The argument isn’t that other things than bible studies are wrong, it’s that (and here’s what was said to me), “The good is the enemy of the best.”
Now that is a useful little phrase, because it is often very true. My diary shows the battle between the good and the best on a daily basis.
But that little phrase is also very unhelpful – because it can imply something very muddled if we assume that the best is bible study, and the rest is second-best.
What if your bible study is on James 1, and you hit v27: “Religion that God our Father accepts as pure and faultless is this: to look after orphans and widows in their distress and to keep oneself from being polluted by the world”
Now that flips the paradigm, because looking after widow and orphans now becomes the best thing to do, not a distraction from the best. If someone said,”Let’s run a support group for the widows in our church,”, that would be the best thing, wouldn’t it? And if somebody replied, “OK, but only if it’s a bible study,” that rather misses the point of James 1 – yes, the bereaved need good food from the Word,but they also need good food in their larder, friendship, financial support, and more friendship.

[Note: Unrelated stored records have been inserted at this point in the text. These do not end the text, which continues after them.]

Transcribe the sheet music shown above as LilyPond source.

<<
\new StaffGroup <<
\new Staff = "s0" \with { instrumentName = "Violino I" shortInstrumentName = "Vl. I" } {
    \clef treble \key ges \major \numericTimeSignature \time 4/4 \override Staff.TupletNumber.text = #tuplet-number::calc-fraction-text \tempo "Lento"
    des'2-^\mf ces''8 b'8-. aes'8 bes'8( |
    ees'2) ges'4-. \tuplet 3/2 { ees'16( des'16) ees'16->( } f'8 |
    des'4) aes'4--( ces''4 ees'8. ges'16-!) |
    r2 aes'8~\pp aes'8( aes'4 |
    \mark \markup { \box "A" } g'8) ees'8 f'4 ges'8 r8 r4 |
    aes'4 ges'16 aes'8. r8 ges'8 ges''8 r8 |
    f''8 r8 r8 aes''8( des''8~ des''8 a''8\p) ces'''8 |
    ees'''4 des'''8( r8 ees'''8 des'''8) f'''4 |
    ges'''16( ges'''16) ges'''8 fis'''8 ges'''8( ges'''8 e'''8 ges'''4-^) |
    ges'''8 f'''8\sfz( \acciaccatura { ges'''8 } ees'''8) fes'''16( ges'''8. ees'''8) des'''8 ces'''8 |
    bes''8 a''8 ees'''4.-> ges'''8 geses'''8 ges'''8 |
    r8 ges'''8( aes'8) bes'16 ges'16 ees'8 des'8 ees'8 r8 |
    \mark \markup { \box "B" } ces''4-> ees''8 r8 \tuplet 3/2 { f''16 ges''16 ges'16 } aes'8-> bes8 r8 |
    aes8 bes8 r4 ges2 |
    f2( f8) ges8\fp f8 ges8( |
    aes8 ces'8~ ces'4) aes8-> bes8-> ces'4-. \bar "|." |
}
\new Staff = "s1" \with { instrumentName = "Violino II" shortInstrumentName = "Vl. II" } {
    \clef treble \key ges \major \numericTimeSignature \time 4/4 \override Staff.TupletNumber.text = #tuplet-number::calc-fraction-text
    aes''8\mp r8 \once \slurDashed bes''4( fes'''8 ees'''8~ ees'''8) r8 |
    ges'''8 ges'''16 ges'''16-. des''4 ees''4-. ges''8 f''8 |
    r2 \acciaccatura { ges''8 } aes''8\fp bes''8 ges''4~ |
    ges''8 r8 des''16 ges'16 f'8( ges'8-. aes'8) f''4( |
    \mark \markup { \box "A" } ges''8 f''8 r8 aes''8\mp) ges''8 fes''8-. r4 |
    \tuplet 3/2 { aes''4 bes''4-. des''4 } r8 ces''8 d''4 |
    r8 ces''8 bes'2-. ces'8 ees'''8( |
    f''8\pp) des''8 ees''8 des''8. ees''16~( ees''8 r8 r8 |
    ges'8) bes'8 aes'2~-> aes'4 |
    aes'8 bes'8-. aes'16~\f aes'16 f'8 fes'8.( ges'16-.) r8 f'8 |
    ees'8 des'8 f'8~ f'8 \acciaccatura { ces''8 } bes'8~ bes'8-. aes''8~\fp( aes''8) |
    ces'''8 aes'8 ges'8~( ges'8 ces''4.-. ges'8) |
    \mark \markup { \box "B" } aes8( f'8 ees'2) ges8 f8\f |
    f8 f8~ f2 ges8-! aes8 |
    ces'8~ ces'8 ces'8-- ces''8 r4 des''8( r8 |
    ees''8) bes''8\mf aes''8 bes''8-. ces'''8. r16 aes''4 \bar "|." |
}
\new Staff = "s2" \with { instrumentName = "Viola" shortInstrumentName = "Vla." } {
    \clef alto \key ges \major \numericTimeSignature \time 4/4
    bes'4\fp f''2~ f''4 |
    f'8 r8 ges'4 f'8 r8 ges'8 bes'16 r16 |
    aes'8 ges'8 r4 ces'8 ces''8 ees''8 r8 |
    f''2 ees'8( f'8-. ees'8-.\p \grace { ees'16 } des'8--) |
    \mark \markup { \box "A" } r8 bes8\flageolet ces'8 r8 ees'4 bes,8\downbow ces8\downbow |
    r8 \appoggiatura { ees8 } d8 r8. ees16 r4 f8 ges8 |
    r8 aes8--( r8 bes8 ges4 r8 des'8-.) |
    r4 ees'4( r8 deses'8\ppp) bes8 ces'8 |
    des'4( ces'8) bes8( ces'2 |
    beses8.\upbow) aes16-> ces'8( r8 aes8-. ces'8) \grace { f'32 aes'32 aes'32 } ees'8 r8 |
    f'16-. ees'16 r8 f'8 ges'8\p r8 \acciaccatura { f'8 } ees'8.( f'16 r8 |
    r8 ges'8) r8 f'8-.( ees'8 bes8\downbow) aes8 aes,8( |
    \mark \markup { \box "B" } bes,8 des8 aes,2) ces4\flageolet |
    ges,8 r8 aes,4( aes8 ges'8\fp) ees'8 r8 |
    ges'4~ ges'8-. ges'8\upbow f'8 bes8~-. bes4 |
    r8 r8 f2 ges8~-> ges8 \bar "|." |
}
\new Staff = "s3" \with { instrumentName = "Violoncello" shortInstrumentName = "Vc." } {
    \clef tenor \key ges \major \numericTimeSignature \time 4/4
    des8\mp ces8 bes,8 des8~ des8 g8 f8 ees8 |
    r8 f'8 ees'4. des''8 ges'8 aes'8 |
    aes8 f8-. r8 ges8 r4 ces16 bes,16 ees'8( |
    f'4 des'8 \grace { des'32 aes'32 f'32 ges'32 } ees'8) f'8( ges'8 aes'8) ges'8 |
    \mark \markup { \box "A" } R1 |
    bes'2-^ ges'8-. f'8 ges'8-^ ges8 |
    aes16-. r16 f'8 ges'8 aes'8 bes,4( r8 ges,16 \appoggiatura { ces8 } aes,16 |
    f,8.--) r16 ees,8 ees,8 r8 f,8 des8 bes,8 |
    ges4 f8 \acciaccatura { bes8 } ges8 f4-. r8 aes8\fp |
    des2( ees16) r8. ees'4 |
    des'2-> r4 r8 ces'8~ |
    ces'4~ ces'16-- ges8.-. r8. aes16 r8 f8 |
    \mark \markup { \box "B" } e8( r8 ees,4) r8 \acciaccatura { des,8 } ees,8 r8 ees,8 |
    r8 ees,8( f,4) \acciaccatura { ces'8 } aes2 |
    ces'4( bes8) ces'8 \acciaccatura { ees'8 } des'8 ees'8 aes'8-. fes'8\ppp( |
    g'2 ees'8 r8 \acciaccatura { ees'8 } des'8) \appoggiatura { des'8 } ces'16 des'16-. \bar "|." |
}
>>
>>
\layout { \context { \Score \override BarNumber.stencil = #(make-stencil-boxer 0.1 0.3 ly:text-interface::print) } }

‘Good’ and ‘best’ are not fixed categories, and if we put one thing, like bible study, permanently in the ‘best’ category, it implicitly demeans any other activity – which in this example is the putting into practice of a bible study. The ‘best’ has become the enemy of the actual best.
So, keep nimble on those categories. Don’t allow false choices to muddy your thinking or practice.
Would James want you to run another bible study, or to make sure the widow had a cooked meal on Sunday?
Why choose?
Very thought provoking!
I try to go by, what would Jesus do.